▶ _WHAT IS REQUIRED_
Quote the passage about the church window below word for word, everything from "The window explodes" down to "(I Corinthians 1:21-23).".

Monday, February 1, 2010

Monday, February 1

This stained glass window is found in the Central Church of Christ (Disciples), Orlando, Florida. In addition to this striking windows inside, CCC also has the oldest drive-in worship service in the nation. It began on November 23, 1952.

The church's guide to the stained glass windows describes the Wisdom Window as follows:
Wisom, as understood in the scriptures as coming from God, is more an ethical than an intellectual word. In the state of sin, man confused wisdom with intellectual and philosophical knowledge. Thus, St. Paul derided the Greeks for their seeking after wisdom. The wisdom of God is beyond the comprehension of man. Divine wisdom is not something man reaches for through the mind, but rather it is what God reveals. It is the final knowledge of good and evil.

The window explodes in all directions with a radiance of golden light which penetrates and enlightens all. At the center is the primary symbol of the Christian faith, the cross. We are reminded of Paul's words, "For since, in the wisdom of God, the world did not know God through wisdom, it pleased God through the folly of what we preach to save those who believe...we preach Christ crucified" (I Corinthians 1:21-23).

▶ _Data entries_
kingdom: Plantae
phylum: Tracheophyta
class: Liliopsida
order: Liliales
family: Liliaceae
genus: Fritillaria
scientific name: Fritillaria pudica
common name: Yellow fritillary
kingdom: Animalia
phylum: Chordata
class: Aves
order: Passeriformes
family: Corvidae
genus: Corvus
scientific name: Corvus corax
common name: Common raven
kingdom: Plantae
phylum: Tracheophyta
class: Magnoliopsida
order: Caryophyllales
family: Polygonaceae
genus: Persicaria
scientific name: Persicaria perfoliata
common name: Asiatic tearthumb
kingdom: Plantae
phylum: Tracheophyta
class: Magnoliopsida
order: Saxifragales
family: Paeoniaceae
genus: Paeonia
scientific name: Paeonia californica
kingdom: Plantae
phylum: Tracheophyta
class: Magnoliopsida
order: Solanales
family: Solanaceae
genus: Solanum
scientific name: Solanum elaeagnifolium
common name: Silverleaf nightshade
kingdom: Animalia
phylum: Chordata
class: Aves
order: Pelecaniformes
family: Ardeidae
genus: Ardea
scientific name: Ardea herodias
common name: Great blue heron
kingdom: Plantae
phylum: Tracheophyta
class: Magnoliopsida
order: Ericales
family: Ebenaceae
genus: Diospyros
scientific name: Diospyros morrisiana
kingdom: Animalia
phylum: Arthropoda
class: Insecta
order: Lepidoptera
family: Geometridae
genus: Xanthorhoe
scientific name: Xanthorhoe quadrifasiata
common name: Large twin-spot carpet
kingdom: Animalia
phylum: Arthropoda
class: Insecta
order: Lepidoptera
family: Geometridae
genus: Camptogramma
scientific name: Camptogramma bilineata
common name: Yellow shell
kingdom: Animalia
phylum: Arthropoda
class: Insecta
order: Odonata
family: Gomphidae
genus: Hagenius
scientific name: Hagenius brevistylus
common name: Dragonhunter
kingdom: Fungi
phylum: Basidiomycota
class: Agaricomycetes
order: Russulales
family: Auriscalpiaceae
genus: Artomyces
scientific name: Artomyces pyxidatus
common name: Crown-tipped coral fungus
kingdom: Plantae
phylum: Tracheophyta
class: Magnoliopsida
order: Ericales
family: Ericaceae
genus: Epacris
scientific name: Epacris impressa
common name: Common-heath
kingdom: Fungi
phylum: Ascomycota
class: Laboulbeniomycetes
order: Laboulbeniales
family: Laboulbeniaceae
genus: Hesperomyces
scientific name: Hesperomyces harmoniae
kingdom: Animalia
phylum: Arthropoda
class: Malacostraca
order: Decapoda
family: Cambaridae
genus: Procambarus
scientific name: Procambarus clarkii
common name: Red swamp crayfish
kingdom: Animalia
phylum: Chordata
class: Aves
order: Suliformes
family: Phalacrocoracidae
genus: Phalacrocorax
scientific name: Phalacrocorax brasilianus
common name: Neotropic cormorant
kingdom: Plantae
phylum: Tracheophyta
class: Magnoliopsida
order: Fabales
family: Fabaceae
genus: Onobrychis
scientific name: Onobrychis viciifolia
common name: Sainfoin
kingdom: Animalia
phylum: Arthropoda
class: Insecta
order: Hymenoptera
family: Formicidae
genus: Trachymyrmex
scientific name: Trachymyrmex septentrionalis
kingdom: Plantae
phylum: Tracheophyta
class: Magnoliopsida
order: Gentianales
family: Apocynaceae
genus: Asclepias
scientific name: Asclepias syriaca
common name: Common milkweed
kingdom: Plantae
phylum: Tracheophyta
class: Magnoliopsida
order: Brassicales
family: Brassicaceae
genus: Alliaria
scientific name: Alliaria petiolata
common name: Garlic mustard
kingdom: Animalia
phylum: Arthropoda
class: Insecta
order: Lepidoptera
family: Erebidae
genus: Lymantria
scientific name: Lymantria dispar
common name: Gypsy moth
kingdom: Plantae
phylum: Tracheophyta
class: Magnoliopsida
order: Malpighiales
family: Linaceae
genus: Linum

▶ _RESULT_
The window explodes in all directions with a radiance of golden light which penetrates and enlightens all. At the center is the primary symbol of the Christian faith, the cross. We are reminded of Paul's words, "For since, in the wisdom of God, the world did not know God through wisdom, it pleased God through the folly of what we preach to save those who believe...we preach Christ crucified" (I Corinthians 1:21-23).